By Michael Rubin, MD

Professor of Clinical Neurology, Weill Cornell Medical College

Dr. Rubin reports no financial relationships relevant to this field of study.

SYNOPSIS: Inclusion body myositis has remained a clinical diagnosis assisted by a muscle biopsy, but now muscle ultrasound and biomarker identification may aid diagnosis.

SOURCE: Nodera H, et al. Intramuscular dissociation of echogenicity in the triceps surae characterizes sporadic inclusion body myositis. Eur J Neurol 2015 Dec. 26; DOI: 10.1111/ene.12899 [Epub ahead of print].

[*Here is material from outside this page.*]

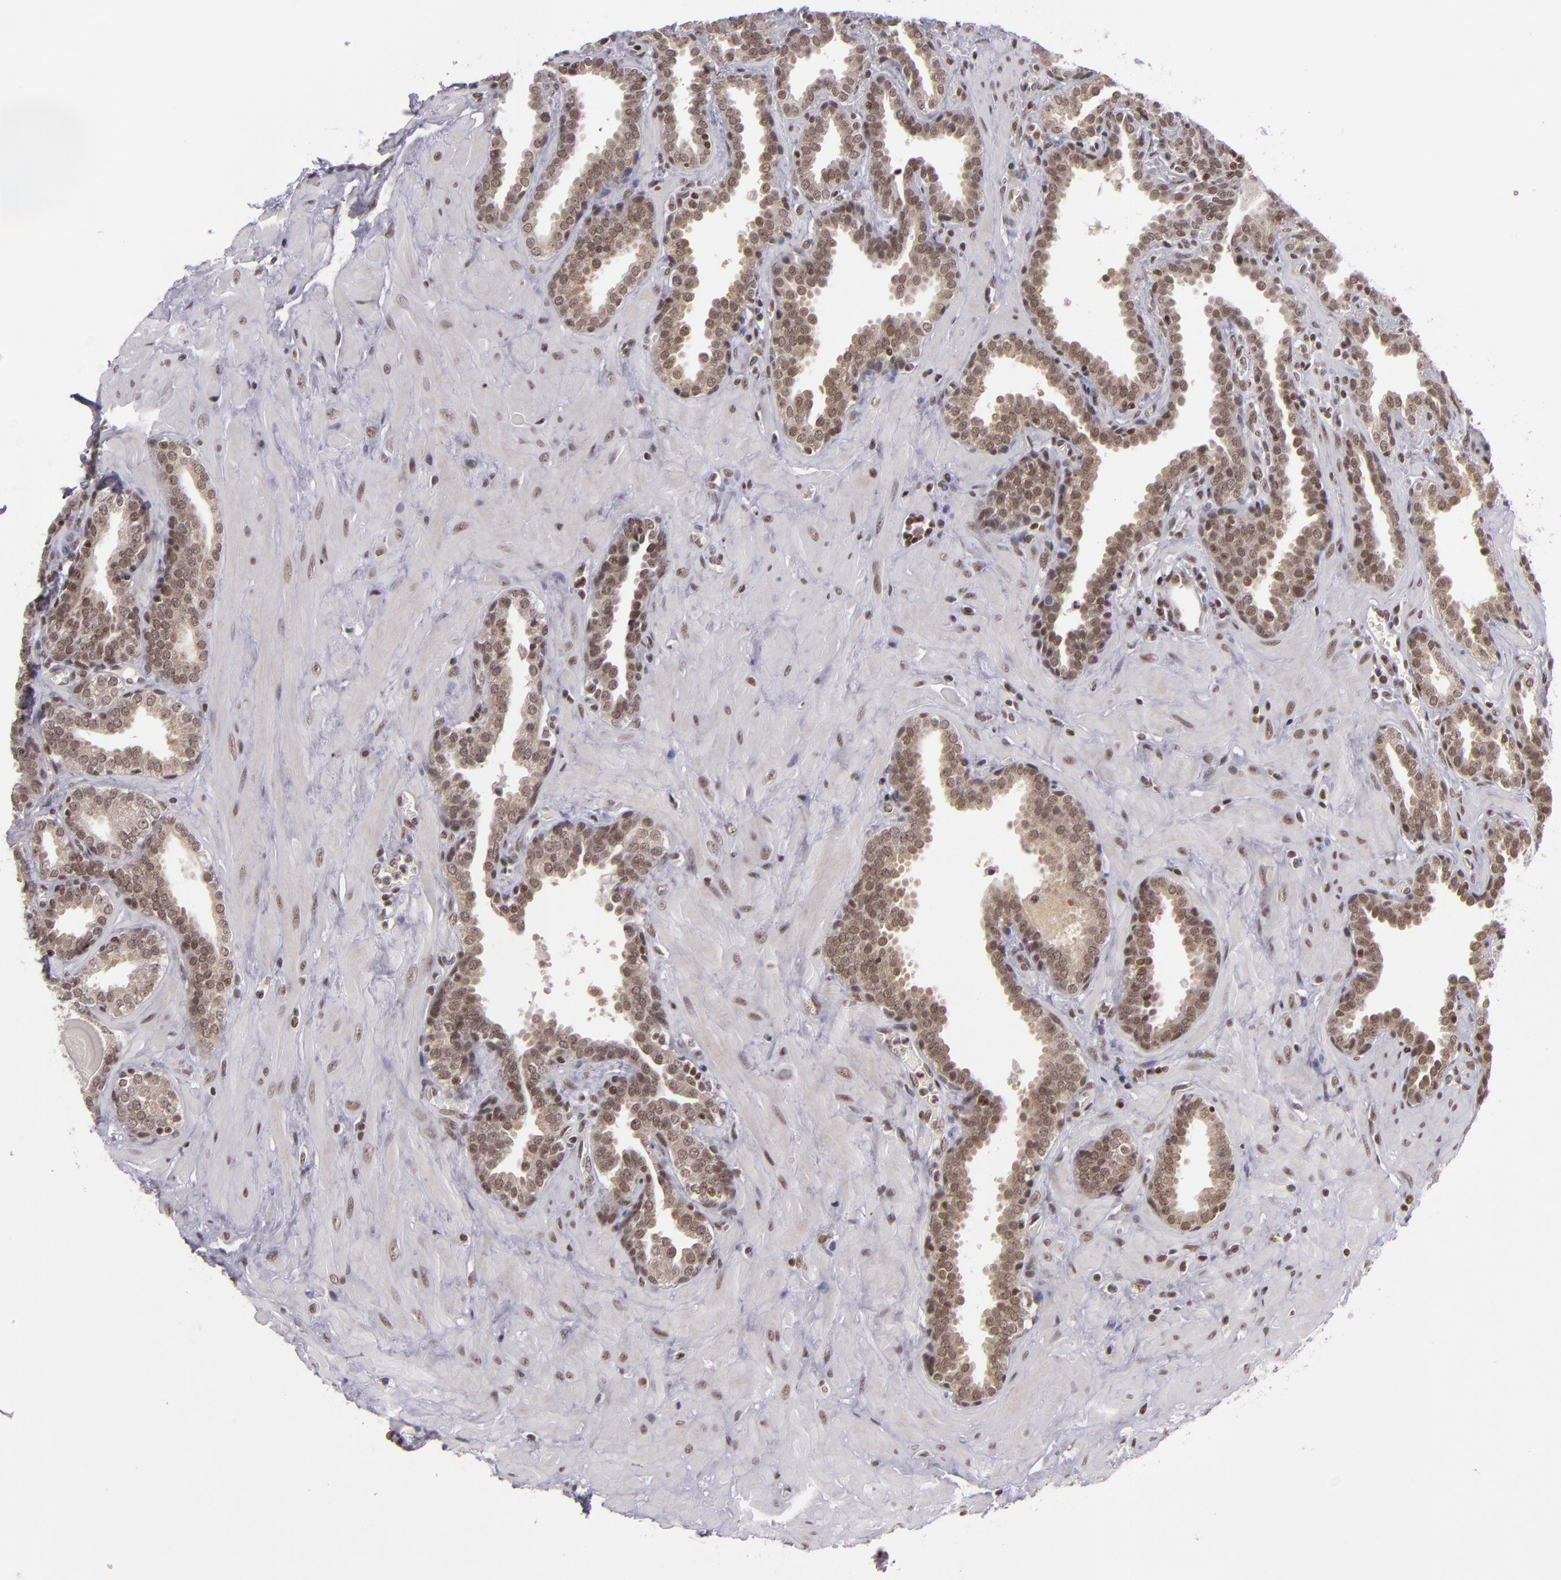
{"staining": {"intensity": "moderate", "quantity": ">75%", "location": "cytoplasmic/membranous,nuclear"}, "tissue": "prostate", "cell_type": "Glandular cells", "image_type": "normal", "snomed": [{"axis": "morphology", "description": "Normal tissue, NOS"}, {"axis": "topography", "description": "Prostate"}], "caption": "IHC image of normal human prostate stained for a protein (brown), which demonstrates medium levels of moderate cytoplasmic/membranous,nuclear staining in approximately >75% of glandular cells.", "gene": "ZFX", "patient": {"sex": "male", "age": 51}}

Sporadic inclusion body myositis (sIBM), the most common acquired idiopathic myopathy in patients > 50 years of age, remains a diagnosis that, when suspected, requires muscle biopsy, which itself is not always confirmatory. Creatine kinase is mildly elevated at most, acute phase reactants are usually normal, and myositis-specific antibodies are typically absent. Aside from the characteristic history of slowly progressive weakness with early involvement of knee extensors and forearm flexors, might muscle sonography distinguish sIBM and facilitate its diagnosis?

Patients with sIBM, polymyositis (PM), dermatomyositis (DM), or myositis associated with a connective tissue disorder, were recruited from the Vihara Hananosato Hospital, Tokushima University, Tokyo, Japan, and prospectively evaluated, using normal controls for comparison. Clinical diagnoses were based on guidelines and criteria from the European Neuromuscular Center. Sonography of the right arm and leg, in the supine position, was performed on all subjects by a single, blinded technician, using a LOGIQ7 with a fixed 11-MHz linear array transducer, applying the transducer to the medial head of the gastrocnemius, and 5 cm distal to the olecranon, visualizing the medial head of gastrocnemius, soleus, flexor digitorum profundus (FDP), and flexor carpi ulnaris (FCU). Muscle echo intensity (EI) was interpreted by three experienced, blinded examiners, who routinely performed muscle sonography and rated them as normal or slightly, moderately, or severely increased EI. Statistical analysis comprised one-way ANOVA with Games-Howell post-hoc test, intraclass correlation coefficients (ICCs), Cronbach’s alpha, and, where applicable, Spearman’s correlation coefficient, with P = 0.05 being statistically significant.

Among 11 patients each with sIBM, PM/DM, and controls, sIBM patients showed selectively and significantly increased EI in the FDP and gastrocnemius, with relatively scant EI in the adjacent FCU and soleus, respectively, in contrast to PM/DM patients where these neighboring muscles demonstrated equivalent EI. EI was greatest in sIBM gastrocnemius muscle, followed by sIBM FDP, with no correlation found between EI and patient age, disease duration, muscle strength, or creatine kinase level. In sIBM, there is sonographic dissociation between adjacent muscles in forearm muscles and in the triceps surae.


Two important findings have recently come to light regarding sIBM. First, anti-cN-1A autoantibodies targeting cytosolic 5’-nucleotidase 1A (cN-1A), a 44-kDa skeletal muscle protein, have been identified in the serum of sIBM patients, representing the only biomarker diagnostically useful in differentiating sIBM from other forms of inflammatory myopathy.1-3 Sera from patients with Sjogren’s syndrome and systemic lupus erythematosus often demonstrate these antibodies as well. Second, hepatitis C virus (HCV) infection appears to be statistically significantly associated with sIBM, suggesting a causative link between these two diseases.4 Among 114 sIBM patients, anti-HCV antibodies were found in 28%, compared to only 4.5% of 44 age-matched polymyositis patients. Further research is warranted in understanding this incurable disease, but the initial steps may have already begun.


  1. Salajegheh M, et al. Autoantibodies against a 43 KDa muscle protein in inclusion body myositis. PLoS One 2011;6:e20266.
  2. Pluk H, et al. Autoantibodies to cytosolic 5’-nucleotidase 1A in inclusion body myositis. Ann Neurol 2013;73:397-407.
  3. Larman HB, et al. Cytosolic 5’nucleotidase 1A autoimmunity in sporadic inclusion body myositis. Ann Neurol 2013;73:408-418.
  4. Uruha A, et al. Hepatitis C virus infection in inclusion body myositis: A case-control study. Neurology 2016;86:211-217.